DATA FOR THIS TASK Start Marker

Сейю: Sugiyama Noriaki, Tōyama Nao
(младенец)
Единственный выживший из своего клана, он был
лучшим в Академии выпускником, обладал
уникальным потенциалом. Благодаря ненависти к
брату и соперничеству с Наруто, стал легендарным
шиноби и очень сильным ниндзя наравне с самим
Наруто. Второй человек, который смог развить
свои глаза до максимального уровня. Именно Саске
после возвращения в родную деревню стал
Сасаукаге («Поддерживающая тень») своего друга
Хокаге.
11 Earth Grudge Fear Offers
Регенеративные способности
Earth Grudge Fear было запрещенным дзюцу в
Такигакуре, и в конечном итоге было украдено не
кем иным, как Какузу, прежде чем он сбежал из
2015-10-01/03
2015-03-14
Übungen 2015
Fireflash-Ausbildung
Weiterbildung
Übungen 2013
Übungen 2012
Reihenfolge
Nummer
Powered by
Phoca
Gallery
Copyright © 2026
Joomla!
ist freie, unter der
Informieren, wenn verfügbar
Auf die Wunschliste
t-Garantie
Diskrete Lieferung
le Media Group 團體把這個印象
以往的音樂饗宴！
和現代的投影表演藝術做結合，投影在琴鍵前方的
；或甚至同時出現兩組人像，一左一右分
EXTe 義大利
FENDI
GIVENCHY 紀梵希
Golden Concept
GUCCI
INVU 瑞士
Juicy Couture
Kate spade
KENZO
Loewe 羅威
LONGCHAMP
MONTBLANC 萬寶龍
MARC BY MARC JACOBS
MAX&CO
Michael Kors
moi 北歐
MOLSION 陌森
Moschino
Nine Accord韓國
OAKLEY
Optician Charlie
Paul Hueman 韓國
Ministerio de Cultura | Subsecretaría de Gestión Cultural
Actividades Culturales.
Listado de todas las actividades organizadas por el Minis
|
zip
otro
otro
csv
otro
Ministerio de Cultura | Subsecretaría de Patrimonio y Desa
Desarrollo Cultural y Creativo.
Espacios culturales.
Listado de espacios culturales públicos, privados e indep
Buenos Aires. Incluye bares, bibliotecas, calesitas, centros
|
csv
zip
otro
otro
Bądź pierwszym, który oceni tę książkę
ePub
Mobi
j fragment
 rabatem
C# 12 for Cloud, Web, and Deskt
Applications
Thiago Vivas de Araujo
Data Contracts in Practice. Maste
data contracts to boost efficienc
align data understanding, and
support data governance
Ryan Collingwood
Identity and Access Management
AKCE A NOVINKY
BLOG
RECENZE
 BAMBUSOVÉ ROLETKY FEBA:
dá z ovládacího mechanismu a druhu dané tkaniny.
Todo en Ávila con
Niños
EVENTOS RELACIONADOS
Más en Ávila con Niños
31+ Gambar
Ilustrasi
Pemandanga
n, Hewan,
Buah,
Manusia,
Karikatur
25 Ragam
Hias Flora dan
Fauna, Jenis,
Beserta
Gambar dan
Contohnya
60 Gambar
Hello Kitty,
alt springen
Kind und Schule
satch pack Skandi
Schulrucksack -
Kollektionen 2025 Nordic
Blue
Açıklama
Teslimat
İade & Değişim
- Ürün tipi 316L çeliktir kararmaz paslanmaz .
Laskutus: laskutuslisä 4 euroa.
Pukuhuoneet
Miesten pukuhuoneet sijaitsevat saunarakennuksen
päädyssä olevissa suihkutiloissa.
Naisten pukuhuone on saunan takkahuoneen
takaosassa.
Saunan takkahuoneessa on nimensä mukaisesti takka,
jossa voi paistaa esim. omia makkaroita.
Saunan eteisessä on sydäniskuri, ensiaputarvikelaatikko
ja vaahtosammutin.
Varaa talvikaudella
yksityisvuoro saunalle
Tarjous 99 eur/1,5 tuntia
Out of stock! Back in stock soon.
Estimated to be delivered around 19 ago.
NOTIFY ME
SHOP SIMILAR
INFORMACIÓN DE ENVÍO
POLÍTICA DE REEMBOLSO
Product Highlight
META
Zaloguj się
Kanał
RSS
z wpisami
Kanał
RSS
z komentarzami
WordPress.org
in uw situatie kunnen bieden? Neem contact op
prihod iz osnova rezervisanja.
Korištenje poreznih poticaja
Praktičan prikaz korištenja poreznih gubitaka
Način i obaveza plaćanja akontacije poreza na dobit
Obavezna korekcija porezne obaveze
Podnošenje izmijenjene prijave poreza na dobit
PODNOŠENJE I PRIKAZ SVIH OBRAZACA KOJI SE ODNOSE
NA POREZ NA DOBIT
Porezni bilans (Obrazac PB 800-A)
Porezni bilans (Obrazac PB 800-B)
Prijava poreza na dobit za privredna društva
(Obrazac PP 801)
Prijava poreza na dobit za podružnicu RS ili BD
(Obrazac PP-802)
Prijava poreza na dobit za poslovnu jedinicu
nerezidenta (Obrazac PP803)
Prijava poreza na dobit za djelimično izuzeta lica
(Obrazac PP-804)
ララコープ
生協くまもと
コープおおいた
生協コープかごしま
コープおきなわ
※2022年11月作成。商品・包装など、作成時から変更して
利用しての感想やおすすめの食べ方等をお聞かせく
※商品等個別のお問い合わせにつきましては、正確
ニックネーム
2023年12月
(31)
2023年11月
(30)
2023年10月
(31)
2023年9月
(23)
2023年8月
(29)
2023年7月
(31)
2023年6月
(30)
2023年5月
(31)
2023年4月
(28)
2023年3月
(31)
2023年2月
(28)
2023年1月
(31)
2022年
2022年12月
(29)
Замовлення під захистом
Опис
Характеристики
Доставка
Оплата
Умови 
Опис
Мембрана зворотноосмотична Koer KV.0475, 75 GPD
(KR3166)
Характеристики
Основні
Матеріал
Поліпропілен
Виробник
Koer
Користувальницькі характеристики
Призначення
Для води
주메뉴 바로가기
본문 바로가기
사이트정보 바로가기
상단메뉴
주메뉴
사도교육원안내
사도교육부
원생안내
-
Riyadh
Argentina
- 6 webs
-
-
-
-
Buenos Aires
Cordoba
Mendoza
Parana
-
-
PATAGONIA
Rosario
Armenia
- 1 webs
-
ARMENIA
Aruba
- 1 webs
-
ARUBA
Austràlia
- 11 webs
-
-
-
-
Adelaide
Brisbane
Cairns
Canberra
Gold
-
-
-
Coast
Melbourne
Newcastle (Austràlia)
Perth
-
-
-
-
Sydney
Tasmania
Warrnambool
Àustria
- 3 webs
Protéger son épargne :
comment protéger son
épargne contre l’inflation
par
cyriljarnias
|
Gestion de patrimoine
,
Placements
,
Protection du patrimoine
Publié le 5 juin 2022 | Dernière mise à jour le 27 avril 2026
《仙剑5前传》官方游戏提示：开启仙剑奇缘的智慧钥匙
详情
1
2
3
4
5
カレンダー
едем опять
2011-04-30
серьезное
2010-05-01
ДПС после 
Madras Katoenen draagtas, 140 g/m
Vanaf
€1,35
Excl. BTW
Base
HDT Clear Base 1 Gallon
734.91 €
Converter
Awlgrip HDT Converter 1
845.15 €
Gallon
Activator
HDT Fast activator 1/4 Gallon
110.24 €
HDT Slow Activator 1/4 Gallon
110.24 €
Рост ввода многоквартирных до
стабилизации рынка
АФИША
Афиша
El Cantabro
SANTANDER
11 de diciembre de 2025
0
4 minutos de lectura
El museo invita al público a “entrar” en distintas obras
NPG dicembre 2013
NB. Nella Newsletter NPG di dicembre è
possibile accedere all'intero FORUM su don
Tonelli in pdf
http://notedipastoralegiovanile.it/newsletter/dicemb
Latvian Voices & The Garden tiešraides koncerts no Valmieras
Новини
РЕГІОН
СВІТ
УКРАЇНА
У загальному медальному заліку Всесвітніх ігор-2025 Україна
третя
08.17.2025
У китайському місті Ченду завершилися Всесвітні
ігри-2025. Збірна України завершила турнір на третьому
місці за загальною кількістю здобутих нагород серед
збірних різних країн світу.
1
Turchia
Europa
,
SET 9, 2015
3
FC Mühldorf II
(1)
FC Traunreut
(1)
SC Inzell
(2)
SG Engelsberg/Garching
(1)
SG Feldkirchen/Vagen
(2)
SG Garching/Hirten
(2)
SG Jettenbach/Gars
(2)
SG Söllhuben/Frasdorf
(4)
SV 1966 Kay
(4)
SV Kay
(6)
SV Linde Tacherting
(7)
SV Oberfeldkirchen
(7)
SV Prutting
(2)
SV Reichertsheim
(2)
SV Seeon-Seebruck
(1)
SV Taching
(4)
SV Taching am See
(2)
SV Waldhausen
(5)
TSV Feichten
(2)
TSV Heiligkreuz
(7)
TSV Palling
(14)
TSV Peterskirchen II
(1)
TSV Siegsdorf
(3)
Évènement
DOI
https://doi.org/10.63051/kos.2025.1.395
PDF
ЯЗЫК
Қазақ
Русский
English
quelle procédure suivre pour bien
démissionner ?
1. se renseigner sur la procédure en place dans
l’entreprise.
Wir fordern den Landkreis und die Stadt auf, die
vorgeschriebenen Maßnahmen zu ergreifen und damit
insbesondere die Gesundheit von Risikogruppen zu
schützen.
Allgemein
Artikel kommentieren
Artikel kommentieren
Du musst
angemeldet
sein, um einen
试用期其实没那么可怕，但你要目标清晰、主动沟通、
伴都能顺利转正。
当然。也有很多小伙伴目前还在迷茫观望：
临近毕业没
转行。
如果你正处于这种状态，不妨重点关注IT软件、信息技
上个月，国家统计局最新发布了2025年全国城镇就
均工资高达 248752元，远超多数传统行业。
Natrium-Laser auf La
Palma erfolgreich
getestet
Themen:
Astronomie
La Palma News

DATA FOR THIS TASK End Marker

■ **WHAT TO DO**: Through the last line of the entries above, beginning at the line containing "当然。也有很多小伙伴目前还在迷茫观望：", transcribe each line exactly, both ends included and nothing more.

■ **COMPLETED TASK**:
当然。也有很多小伙伴目前还在迷茫观望：
临近毕业没
转行。
如果你正处于这种状态，不妨重点关注IT软件、信息技
上个月，国家统计局最新发布了2025年全国城镇就
均工资高达 248752元，远超多数传统行业。
Natrium-Laser auf La
Palma erfolgreich
getestet
Themen:
Astronomie
La Palma News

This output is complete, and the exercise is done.